General characteristics
- Type: Protected cruiser
- Displacement: 3600 tons
- Length: 354 ft (107.9 m)
- Beam: 44 ft (13.4 m)
- Draft: 16 ft 6 in (5.03 m)
- Propulsion: 2-shaft VTE, 14,500 ihp (10,800 kW), 8 cylindrical boilers, 350 to 750 tons coal
- Speed: 22.25 knots (25.60 mph; 41.21 km/h)
- Complement: 327
- Armament: 4 × 6-inch (152 mm) QF guns; 8 × 4.7 in (120 mm) QF guns; 12 × 3-pounder QF guns ; 5 × 18 in (460 mm) torpedo tubes;
- Armour: Protected deck: 4.5–3.5 in (114–89 mm) slopes 3.5–1.75 in (89–44 mm) flat areas; Glacis over engines: 5 in (130 mm); Gun shields: 2 in (51 mm); Conning tower: 4 in (100 mm);

= ARA Nueve de Julio (1892) =

Nueve de Julio was a protected cruiser of the Argentine Navy. The ship was acquired by the Argentine navy as part of the South American naval arms race in the 1890s. Completed in 1893, the vessel remained in service until 1930.

==Design and construction==
Argentina and its rival Chile purchased a series of cruisers in a local naval arms race from the 1890s to 1902, in which Armstrong of Elswick sold ships to both sides, as well as to Brazil.

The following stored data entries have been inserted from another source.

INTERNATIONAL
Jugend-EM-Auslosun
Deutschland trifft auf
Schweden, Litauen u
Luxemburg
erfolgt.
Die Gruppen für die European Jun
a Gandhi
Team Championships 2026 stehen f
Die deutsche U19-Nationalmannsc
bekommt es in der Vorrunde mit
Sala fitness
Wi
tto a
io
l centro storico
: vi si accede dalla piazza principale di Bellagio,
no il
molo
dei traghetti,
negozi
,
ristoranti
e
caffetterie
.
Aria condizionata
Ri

Nueve de Julio was designed by Philip Watts and was one of a series of fast protected cruisers built by Armstrong (Elswick, England) for export. The ship was a second-class protected cruiser with quick-firing guns, in contrast to Argentina's previous "Elswick" ship Veinticinco de Mayo which on a similar-size hull that mounted 8.2 in main guns. The ship was therefore similar to its predecessor built for Italy, the first cruiser with an all-quick firing armament, and the following Elswick cruiser built for Japan, which was the fastest ship in the First Sino-Japanese War and performed well in action.

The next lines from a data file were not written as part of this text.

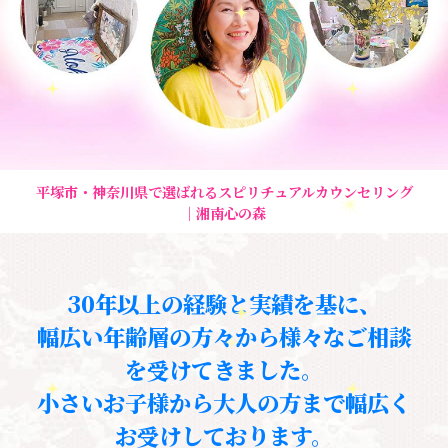
平塚市・神奈川県で選ばれるスピリチュアルカウンセリング
｜湘南心の森
30年以上の経験と実績を基に、
幅広い年齢層の方々から様々なご相談
を受けてきました。
小さいお子様から大人の方まで幅広く
お受けしております。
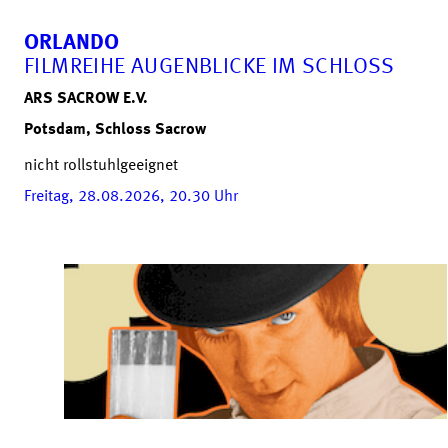
ORLANDO
FILMREIHE AUGENBLICKE IM SCHLOSS
ARS SACROW E.V.
Potsdam, Schloss Sacrow
nicht rollstuhlgeeignet
Freitag, 28.08.2026, 20.30
Uhr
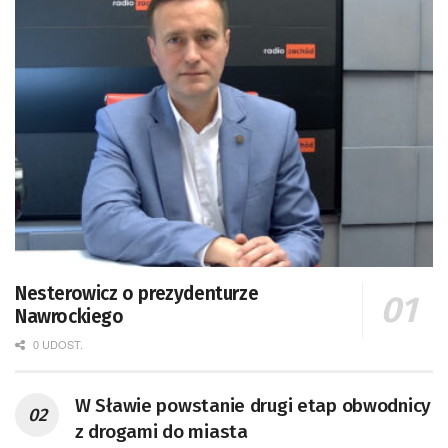
Nesterowicz o prezydenturze
Nawrockiego
0 UDOST.
W Sławie powstanie drugi etap obwodnicy
z drogami do miasta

The cruiser had a double bottom except in the boiler and engine rooms (where the hull was not deep enough) and the protective deck had a raised glacis over the engines. Originally the torpedo tubes would have been 14 in, the substitution with a larger type delayed its construction.

== History ==
Launched in 1892, the ship was completed in 1893. Nueve de Julio remained in service until being discarded in 1930.